BIO calls for different names for biosimilars, branded biotech drugs
NEW YORK — In what is emerging as the latest battle over follow-on biologics, a new argument has emerged about what to call them, and supporters of biotechnology companies are the latest to take a shot.
Like their pharmaceutical counterparts, branded biotech drugs carry both a brand name and a generic chemical name, such as the autoimmune drug Enbrel, made by Amgen and Pfizer, known generically as etanercept.
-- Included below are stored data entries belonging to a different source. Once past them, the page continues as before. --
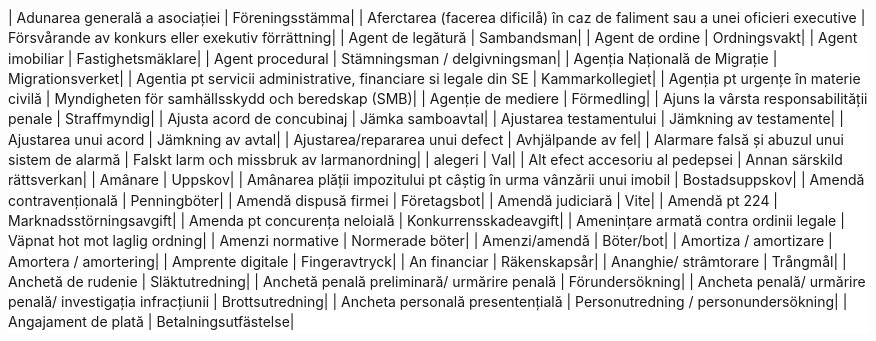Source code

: | Adunarea generală a asociației | Föreningsstämma|
| Aferctarea (facerea dificilå) în caz de faliment sau a unei oficieri executive | Försvårande av konkurs eller exekutiv förrättning|
| Agent de legătură | Sambandsman|
| Agent de ordine | Ordningsvakt|
| Agent imobiliar | Fastighetsmäklare|
| Agent procedural | Stämningsman / delgivningsman|
| Agenția Națională de Migrație | Migrationsverket|
| Agentia pt servicii administrative, financiare si legale din SE | Kammarkollegiet|
| Agenția pt urgențe în materie civilă | Myndigheten för samhällsskydd och beredskap (SMB)|
| Agenție de mediere | Förmedling|
| Ajuns la vârsta responsabilității penale | Straffmyndig|
| Ajusta acord de concubinaj | Jämka samboavtal|
| Ajustarea testamentului | Jämkning av testamente|
| Ajustarea unui acord | Jämkning av avtal|
| Ajustarea/repararea unui defect | Avhjälpande av fel|
| Alarmare falsă și abuzul unui sistem de alarmă | Falskt larm och missbruk av larmanordning|
| alegeri | Val|
| Alt efect accesoriu al pedepsei | Annan särskild rättsverkan|
| Amânare | Uppskov|
| Amânarea plății impozitului pt câștig în urma vânzării unui imobil | Bostadsuppskov|
| Amendă contravențională | Penningböter|
| Amendă dispusă firmei | Företagsbot|
| Amendă judiciară | Vite|
| Amendă pt 224 | Marknadsstörningsavgift|
| Amenda pt concurența neloială | Konkurrensskadeavgift|
| Amenințare armată contra ordinii legale | Väpnat hot mot laglig ordning|
| Amenzi normative | Normerade böter|
| Amenzi/amendă | Böter/bot|
| Amortiza / amortizare | Amortera / amortering|
| Amprente digitale | Fingeravtryck|
| An financiar | Räkenskapsår|
| Ananghie/ strâmtorare | Trångmål|
| Anchetă de rudenie | Släktutredning|
| Anchetă penală preliminară/ urmărire penală | Förundersökning|
| Ancheta penală/ urmărire penală/ investigația infracțiunii | Brottsutredning|
| Ancheta personală presentențială | Personutredning / personundersökning|
| Angajament de plată | Betalningsutfästelse|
By law, generic pharmaceutical drugs are chemically identical to branded drugs and use the same generic names, and the companies wishing to make follow-on biologics, or biosimilars, want the same policy for their products.
But biotech companies say that because biosimilars are made from different cell lines from branded biologics, they are only similar rather than identical, and thus their generic names should be different, such as carrying a prefix.
Last week, six senators submitted a letter to Food and Drug Administration commissioner Margaret Hamburg expressing concerns over biosimilar naming, and the Biotechnology Industry Organization, a trade group representing biotech companies — which stand to lose billions in sales when biosimilars begin hitting the market and competing with their products — has said it "strongly opposes" using the same generic names for biosimilars and branded biologics, saying it will lead to confusion.
"Use of the same nonproprietary name suggests something that is not true for biosimilars — that they are the same as the innovator drugs they reference," a recent statement from BIO read. "When ultimately approved by the FDA, biosimilars will be similar to, but not the same as, their respective reference products."
By contrast, generic drug companies and their supporters say biosimilars and branded biologics have used the same generic names in Europe during the six years they have been available there, without any problems.